Quelle place pour les politiques étrangères féministes lors de la XVIe Conférence régionale sur les femmes d’Amérique latine et des Caraïbes ?

Par Dinorah Arceta Casanova, l’une de nos ‘Walkie-Talkies’ dans le cadre du projet Walking The Talk

Du 10 au 15 août 2025, la ville de Mexico a accueilli la XVIe Conférence régionale sur les femmes d’Amérique latine et des Caraïbes (CRM), un espace clé de gouvernance régionale qui a réuni les gouvernements, la société civile, les organisations internationales, les parlementaires et les mouvements sociaux autour du thème « la société du soin ». Cette édition s’est déroulée dans un contexte complexe, marqué par des reculs en matière de droits des femmes, des attaques et des violences à l’encontre des féministes, l’arrêt du financement institutionnel des organisations dirigées par des femmes, et des discours régressifs sur l’égalité des sexes et la diversité sexuelle dans plusieurs pays de la région.

Dans ce contexte, il était essentiel d’examiner la place des politiques étrangères féministes (PEF), car certains gouvernements, comme ceux du Mexique, de la Colombie et du Chili, ont choisi d’adopter officiellement cette approche, tandis que d’autres, comme la Bolivie, sont encore dans le processus de construction. La CRM a été l’occasion d’évaluer de manière critique si ces politiques parviennent à répondre aux besoins réels des femmes dans les territoires ou si elles risquent de devenir des cadres symboliques sans impact transformateur.

■ **Données fournies**:
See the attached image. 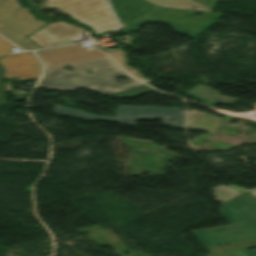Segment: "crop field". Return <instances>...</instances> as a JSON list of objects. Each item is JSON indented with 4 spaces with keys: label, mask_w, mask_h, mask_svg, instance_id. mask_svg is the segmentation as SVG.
<instances>
[{
    "label": "crop field",
    "mask_w": 256,
    "mask_h": 256,
    "mask_svg": "<svg viewBox=\"0 0 256 256\" xmlns=\"http://www.w3.org/2000/svg\"><path fill=\"white\" fill-rule=\"evenodd\" d=\"M220 210L231 226L191 231L204 246L256 240V198L241 193Z\"/></svg>",
    "instance_id": "obj_2"
},
{
    "label": "crop field",
    "mask_w": 256,
    "mask_h": 256,
    "mask_svg": "<svg viewBox=\"0 0 256 256\" xmlns=\"http://www.w3.org/2000/svg\"><path fill=\"white\" fill-rule=\"evenodd\" d=\"M150 90H152L151 87H149L147 85H144V86H141V87H138V88H135V89H131V90H128V91L118 93L117 95L114 96V99H117V98L123 99L125 97L134 98V97L139 96L143 93H146Z\"/></svg>",
    "instance_id": "obj_16"
},
{
    "label": "crop field",
    "mask_w": 256,
    "mask_h": 256,
    "mask_svg": "<svg viewBox=\"0 0 256 256\" xmlns=\"http://www.w3.org/2000/svg\"><path fill=\"white\" fill-rule=\"evenodd\" d=\"M44 23L34 20L28 9L19 7L16 0H0V34L24 50L39 47L24 36L43 27Z\"/></svg>",
    "instance_id": "obj_5"
},
{
    "label": "crop field",
    "mask_w": 256,
    "mask_h": 256,
    "mask_svg": "<svg viewBox=\"0 0 256 256\" xmlns=\"http://www.w3.org/2000/svg\"><path fill=\"white\" fill-rule=\"evenodd\" d=\"M12 48H14L12 45L0 38V55L9 53Z\"/></svg>",
    "instance_id": "obj_17"
},
{
    "label": "crop field",
    "mask_w": 256,
    "mask_h": 256,
    "mask_svg": "<svg viewBox=\"0 0 256 256\" xmlns=\"http://www.w3.org/2000/svg\"><path fill=\"white\" fill-rule=\"evenodd\" d=\"M194 12L200 11L160 7L122 28V30L124 32H128L137 28L144 22L159 21L172 25L179 33L195 37L213 25L218 18L223 15L218 13L201 12L203 14L198 18H195L192 16Z\"/></svg>",
    "instance_id": "obj_4"
},
{
    "label": "crop field",
    "mask_w": 256,
    "mask_h": 256,
    "mask_svg": "<svg viewBox=\"0 0 256 256\" xmlns=\"http://www.w3.org/2000/svg\"><path fill=\"white\" fill-rule=\"evenodd\" d=\"M247 247H256V241L207 248L209 256H248Z\"/></svg>",
    "instance_id": "obj_12"
},
{
    "label": "crop field",
    "mask_w": 256,
    "mask_h": 256,
    "mask_svg": "<svg viewBox=\"0 0 256 256\" xmlns=\"http://www.w3.org/2000/svg\"><path fill=\"white\" fill-rule=\"evenodd\" d=\"M122 26L160 7L146 0H110Z\"/></svg>",
    "instance_id": "obj_9"
},
{
    "label": "crop field",
    "mask_w": 256,
    "mask_h": 256,
    "mask_svg": "<svg viewBox=\"0 0 256 256\" xmlns=\"http://www.w3.org/2000/svg\"><path fill=\"white\" fill-rule=\"evenodd\" d=\"M248 254L249 256H256V250H249Z\"/></svg>",
    "instance_id": "obj_19"
},
{
    "label": "crop field",
    "mask_w": 256,
    "mask_h": 256,
    "mask_svg": "<svg viewBox=\"0 0 256 256\" xmlns=\"http://www.w3.org/2000/svg\"><path fill=\"white\" fill-rule=\"evenodd\" d=\"M84 29L69 25L64 22L53 23L45 26L36 34L29 36L42 48L67 44L66 38L79 36Z\"/></svg>",
    "instance_id": "obj_8"
},
{
    "label": "crop field",
    "mask_w": 256,
    "mask_h": 256,
    "mask_svg": "<svg viewBox=\"0 0 256 256\" xmlns=\"http://www.w3.org/2000/svg\"><path fill=\"white\" fill-rule=\"evenodd\" d=\"M187 94L210 106H213L217 103L231 105L237 100L236 98L220 96L216 91L201 84H198Z\"/></svg>",
    "instance_id": "obj_11"
},
{
    "label": "crop field",
    "mask_w": 256,
    "mask_h": 256,
    "mask_svg": "<svg viewBox=\"0 0 256 256\" xmlns=\"http://www.w3.org/2000/svg\"><path fill=\"white\" fill-rule=\"evenodd\" d=\"M108 55H110L117 63L118 65L123 68L125 71L130 73L135 78L139 79L140 81L147 83V79H145L142 74L137 71L136 69L126 65V58L122 50L119 51H113V52H107Z\"/></svg>",
    "instance_id": "obj_15"
},
{
    "label": "crop field",
    "mask_w": 256,
    "mask_h": 256,
    "mask_svg": "<svg viewBox=\"0 0 256 256\" xmlns=\"http://www.w3.org/2000/svg\"><path fill=\"white\" fill-rule=\"evenodd\" d=\"M45 5L58 7L73 19L91 26L96 35L116 28L105 0H48Z\"/></svg>",
    "instance_id": "obj_6"
},
{
    "label": "crop field",
    "mask_w": 256,
    "mask_h": 256,
    "mask_svg": "<svg viewBox=\"0 0 256 256\" xmlns=\"http://www.w3.org/2000/svg\"><path fill=\"white\" fill-rule=\"evenodd\" d=\"M148 1H151L161 6H167V7H177V8L200 10V11H208V12L212 11L211 9L203 5H200L192 0H148Z\"/></svg>",
    "instance_id": "obj_14"
},
{
    "label": "crop field",
    "mask_w": 256,
    "mask_h": 256,
    "mask_svg": "<svg viewBox=\"0 0 256 256\" xmlns=\"http://www.w3.org/2000/svg\"><path fill=\"white\" fill-rule=\"evenodd\" d=\"M45 65L44 76L38 87L50 90H75L86 87L108 97L115 92L143 85L120 70L110 58L96 49L89 50L82 44L38 52ZM70 65L75 71L66 72L63 66ZM92 69V74L84 72ZM128 80L116 83L118 77Z\"/></svg>",
    "instance_id": "obj_1"
},
{
    "label": "crop field",
    "mask_w": 256,
    "mask_h": 256,
    "mask_svg": "<svg viewBox=\"0 0 256 256\" xmlns=\"http://www.w3.org/2000/svg\"><path fill=\"white\" fill-rule=\"evenodd\" d=\"M0 57H2V56H0ZM2 74H3V70H2V68L0 66V79L2 78ZM2 86H3V82L0 81V105L6 103L5 102V98H4V94H3V90H2Z\"/></svg>",
    "instance_id": "obj_18"
},
{
    "label": "crop field",
    "mask_w": 256,
    "mask_h": 256,
    "mask_svg": "<svg viewBox=\"0 0 256 256\" xmlns=\"http://www.w3.org/2000/svg\"><path fill=\"white\" fill-rule=\"evenodd\" d=\"M220 118L202 112L188 111L187 129H201L215 133L220 123Z\"/></svg>",
    "instance_id": "obj_10"
},
{
    "label": "crop field",
    "mask_w": 256,
    "mask_h": 256,
    "mask_svg": "<svg viewBox=\"0 0 256 256\" xmlns=\"http://www.w3.org/2000/svg\"><path fill=\"white\" fill-rule=\"evenodd\" d=\"M5 69L4 77L11 79L18 77L20 81L36 78L41 66L31 53L5 56L0 59Z\"/></svg>",
    "instance_id": "obj_7"
},
{
    "label": "crop field",
    "mask_w": 256,
    "mask_h": 256,
    "mask_svg": "<svg viewBox=\"0 0 256 256\" xmlns=\"http://www.w3.org/2000/svg\"><path fill=\"white\" fill-rule=\"evenodd\" d=\"M55 113L60 116L72 117L86 121L105 120L135 127V120L163 118V124L175 128H183L185 110L176 108L135 107L119 105L116 109V118L83 113L80 110L56 105ZM170 119H175L174 123Z\"/></svg>",
    "instance_id": "obj_3"
},
{
    "label": "crop field",
    "mask_w": 256,
    "mask_h": 256,
    "mask_svg": "<svg viewBox=\"0 0 256 256\" xmlns=\"http://www.w3.org/2000/svg\"><path fill=\"white\" fill-rule=\"evenodd\" d=\"M213 190H215L213 192V195L217 196L216 200L222 203L226 202L227 200L231 199L232 197H234L235 195L241 192L256 197V190L252 191V190L234 186L232 184L227 187L220 185L214 188Z\"/></svg>",
    "instance_id": "obj_13"
}]
</instances>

■ **Consignes de l'exercice**:
A. D'après l'article sur la XVIe Conférence régionale sur les femmes d'Amérique latine et des Caraïbes, pourquoi était-il essentiel d'examiner la place des politiques étrangères féministes ? Répondez en une à trois phrases.
B. Reprenez l'article sur la XVIe Conférence régionale sur les femmes d'Amérique latine et des Caraïbes et poursuivez-le à partir de sa dernière phrase.

■ **Réponses par consigne**:
A. Il était essentiel d'examiner la place des politiques étrangères féministes parce que certains gouvernements, comme ceux du Mexique, de la Colombie et du Chili, ont choisi d'adopter officiellement cette approche. D'autres, comme la Bolivie, sont encore dans le processus de construction.

B.
Les mouvements féministes de la région réclament « justice fiscale et redevabilité »

Comme le veut désormais la tradition au sein de la CRM, la société civile s’est organisée en amont pour réfléchir collectivement à la coordination de stratégies pour faire face aux atteintes aux droits des femmes dans les territoires. Pendant plus de six mois, des féministes d’Amérique latine et des Caraïbes ont préparé le Forum féministe, qui a réuni plus de 400 femmes le 10 août dernier. La déclaration finale, construite collectivement, a dénoncé le fait que les profondes inégalités auxquelles sont confrontées les femmes dans la région sont liées aux relations de pouvoir héritées du colonialisme, qui se manifestent aujourd’hui sous de nouvelles formes de néocolonialisme telles que l’extractivisme, l’endettement perpétuel et la spoliation des biens communs. L’inaction des États et des organismes multilatéraux face aux guerres, aux génocides et aux crises humanitaires, comme en Palestine, au Yémen, en Haïti ou en Ukraine, a également été soulevée, et une politique fiscale fondée sur la justice féministe et la redistribution des ressources publiques vers celles qui ont été historiquement exclues a été exigée. En outre, des espaces de dialogue horizontal ont été créés, comme le « Pavillon du soin ». Ces derniers ont permis partager des solutions issues des territoires, qui placent le soin et la durabilité de la vie au cœur du dialogue, à partir d’approches intersectionnelles telles que l’antiracisme, l’anti-capacitisme et celles des peuples autochtones et indigènes.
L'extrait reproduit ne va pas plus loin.